If The Gov’t Doesn’t Pick Up The Trash, It’s Rat-Infested Black Plague For Us Allby Brad Warbiany
It seems that Radley Balko has gone playing whack-the-left again, this time smacking around John Cole of Balloon Juice for an overreacting tirade against people who are overzealously overreacting. It seems that Fountain Hills, AZ had competitive trash pickup, and the city council wanted to bid out trash pickup as a single-provider city service instead. The people of Fountain Hills reacted like a bunch of 1950’s anti-communists, calling it socialism and likening it to Obamacare. John Cole and his comment section went ape-shit, in the original post and follow-ups here and here.
Quite a few commenters suggested that if we don’t have municipal trash collection, we’ll look like third-world countries where people just bury, burn, or leave their trash out on their property to rot. Strangely, I hadn’t heard a single report of uncollected trash in Fountain Hills leading to this change. Even more fun, one commenter proved the old adage that everything that’s not compulsory shall be prohibited:
Actually, oddly I agree that cities shouldn’t have uniform trash pickup, if only because I think we should move towards having zero waste as individuals. (Reusable bags for food, no consumer goods, and composting.)
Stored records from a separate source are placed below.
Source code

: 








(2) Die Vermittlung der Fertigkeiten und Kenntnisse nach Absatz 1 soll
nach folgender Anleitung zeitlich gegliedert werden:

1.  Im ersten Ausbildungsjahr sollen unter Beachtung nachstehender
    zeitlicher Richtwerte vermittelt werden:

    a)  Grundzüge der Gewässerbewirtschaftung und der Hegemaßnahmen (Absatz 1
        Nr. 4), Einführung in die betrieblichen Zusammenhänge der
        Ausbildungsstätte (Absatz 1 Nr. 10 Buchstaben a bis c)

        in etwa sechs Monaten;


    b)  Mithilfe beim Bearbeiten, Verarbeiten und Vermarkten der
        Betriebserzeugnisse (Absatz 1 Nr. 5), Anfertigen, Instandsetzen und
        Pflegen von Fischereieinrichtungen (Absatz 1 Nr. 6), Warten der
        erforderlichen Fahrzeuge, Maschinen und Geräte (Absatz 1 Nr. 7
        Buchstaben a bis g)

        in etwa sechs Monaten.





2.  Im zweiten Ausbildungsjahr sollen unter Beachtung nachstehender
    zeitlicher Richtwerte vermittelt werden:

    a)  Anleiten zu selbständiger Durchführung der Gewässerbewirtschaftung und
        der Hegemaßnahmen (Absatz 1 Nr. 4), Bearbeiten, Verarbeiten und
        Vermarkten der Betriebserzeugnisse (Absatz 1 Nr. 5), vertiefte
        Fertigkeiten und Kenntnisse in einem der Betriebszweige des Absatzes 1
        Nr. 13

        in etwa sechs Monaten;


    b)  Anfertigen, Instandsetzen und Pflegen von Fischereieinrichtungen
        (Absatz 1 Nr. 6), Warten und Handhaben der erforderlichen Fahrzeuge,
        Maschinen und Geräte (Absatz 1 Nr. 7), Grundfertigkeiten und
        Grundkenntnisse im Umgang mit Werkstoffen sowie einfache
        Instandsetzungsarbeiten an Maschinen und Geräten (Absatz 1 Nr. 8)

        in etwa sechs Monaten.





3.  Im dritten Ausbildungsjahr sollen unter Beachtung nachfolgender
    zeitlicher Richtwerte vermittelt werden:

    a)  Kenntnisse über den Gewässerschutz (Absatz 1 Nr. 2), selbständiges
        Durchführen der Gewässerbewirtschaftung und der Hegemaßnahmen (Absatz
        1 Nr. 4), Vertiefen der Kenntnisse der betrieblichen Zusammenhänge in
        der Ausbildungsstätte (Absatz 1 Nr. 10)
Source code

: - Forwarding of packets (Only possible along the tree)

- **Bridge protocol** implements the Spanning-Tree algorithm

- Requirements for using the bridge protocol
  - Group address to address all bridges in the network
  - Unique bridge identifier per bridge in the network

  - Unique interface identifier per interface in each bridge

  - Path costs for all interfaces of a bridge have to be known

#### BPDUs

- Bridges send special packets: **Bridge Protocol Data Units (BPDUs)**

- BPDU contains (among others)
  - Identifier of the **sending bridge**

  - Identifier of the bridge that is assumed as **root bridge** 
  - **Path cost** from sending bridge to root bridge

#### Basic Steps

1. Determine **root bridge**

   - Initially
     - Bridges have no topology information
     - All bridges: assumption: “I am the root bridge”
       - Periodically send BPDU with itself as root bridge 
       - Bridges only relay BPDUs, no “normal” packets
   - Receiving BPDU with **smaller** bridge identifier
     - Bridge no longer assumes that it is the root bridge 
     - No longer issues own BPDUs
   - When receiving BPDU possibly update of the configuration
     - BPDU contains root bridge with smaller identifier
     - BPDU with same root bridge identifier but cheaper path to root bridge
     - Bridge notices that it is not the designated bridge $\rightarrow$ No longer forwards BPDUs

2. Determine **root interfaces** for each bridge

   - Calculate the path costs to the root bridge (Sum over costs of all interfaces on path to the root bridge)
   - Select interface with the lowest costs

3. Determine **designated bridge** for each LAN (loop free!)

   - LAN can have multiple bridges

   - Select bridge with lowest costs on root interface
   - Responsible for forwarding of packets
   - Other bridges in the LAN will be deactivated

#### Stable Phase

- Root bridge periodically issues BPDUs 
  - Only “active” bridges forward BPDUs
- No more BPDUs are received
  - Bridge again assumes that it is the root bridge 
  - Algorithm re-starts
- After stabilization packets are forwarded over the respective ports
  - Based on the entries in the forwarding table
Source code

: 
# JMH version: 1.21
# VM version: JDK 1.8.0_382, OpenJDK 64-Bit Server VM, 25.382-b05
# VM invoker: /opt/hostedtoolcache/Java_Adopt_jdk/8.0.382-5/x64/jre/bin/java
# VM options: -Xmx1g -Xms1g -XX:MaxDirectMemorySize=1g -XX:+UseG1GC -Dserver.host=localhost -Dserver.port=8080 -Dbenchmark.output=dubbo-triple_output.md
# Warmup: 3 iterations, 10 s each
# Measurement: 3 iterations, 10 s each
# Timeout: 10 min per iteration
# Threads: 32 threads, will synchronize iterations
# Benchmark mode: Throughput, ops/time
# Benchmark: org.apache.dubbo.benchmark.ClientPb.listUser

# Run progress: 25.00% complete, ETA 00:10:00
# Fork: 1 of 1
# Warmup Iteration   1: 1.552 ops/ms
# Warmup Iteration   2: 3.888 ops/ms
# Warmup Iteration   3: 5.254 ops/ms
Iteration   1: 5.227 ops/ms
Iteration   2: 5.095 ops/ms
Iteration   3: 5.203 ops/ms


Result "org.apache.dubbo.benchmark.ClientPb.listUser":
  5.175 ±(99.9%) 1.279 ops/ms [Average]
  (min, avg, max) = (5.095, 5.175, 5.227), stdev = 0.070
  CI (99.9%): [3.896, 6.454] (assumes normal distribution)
I couldn’t have drawn up a caricature this flat if I’d had a projector to trace it with on my wall.
So why am I wading into this morass? Because I’ve actually lived this. One of the features of competitive services is that if they don’t live up to my guidelines, they don’t get my business.
When I first moved to Georgia, I lived in unincorporated Cobb County, where there was no monopoly muni provider of trash pickup*. There were about 3 or 4 competing services. I ended up choosing one, and despite repeatedly saying they’d deliver a trash can, they neither did so nor did they haul away my trash. Now, I don’t think they’re a bad company. I think they just had a few repeated screwups. As we all know, occasionally government has screwups, like raiding the wrong address for drugs, or putting 8-year-olds on TSA no-fly lists. Unlike government poor service, though, I had, and took advantage of, the right to fire them. When my needs weren’t being met, I had an alternative.
The problems didn’t quite end there, of course. I then received a bill for “set-up fees” for the account, despite the fact that they’d never provided services. Rather than face collections, I paid the bill up front, and then sent an email to their customer service demanding it be refunded. They quickly and cordially acceded to my request, with no hassle whatsoever.
You can just ask the same Radley Balko how easy it is to get money he’s owed from the government, even when he’s done everything right and hounded them repeatedly for an explanation.
Municipal trash service isn’t really the hill to die on for a libertarian. It’s one of those services that straddles the line of public good vs. private market. Our HOA actually debated whether to consolidate to a single provider, as some of the families in the neighborhood were concerned about large trucks coming through on multiple days rather than a single day. It didn’t happen (at least during the 2 years I’d lived there), but I understand the argument and even as a libertarian I wouldn’t have moved out of the neighborhood over such a small issue. The best-run competitively-bid single-provider service can probably achieve economies of scale and efficiency that a competitive market (in this case) cannot — which of course isn’t to say that local governments always provide the best-run single-provider system. But it’s ridiculous for those opposing a competitive system to suggest that it doesn’t work, or that there aren’t actual benefits to customer service in a competitive system.
* PS – No, we didn’t have a problem in the neighborhood with people refusing to have their trash picked up at all, burning it, or letting it just pile up on their property. It seems that comparisons to third-world countries don’t really apply in this case.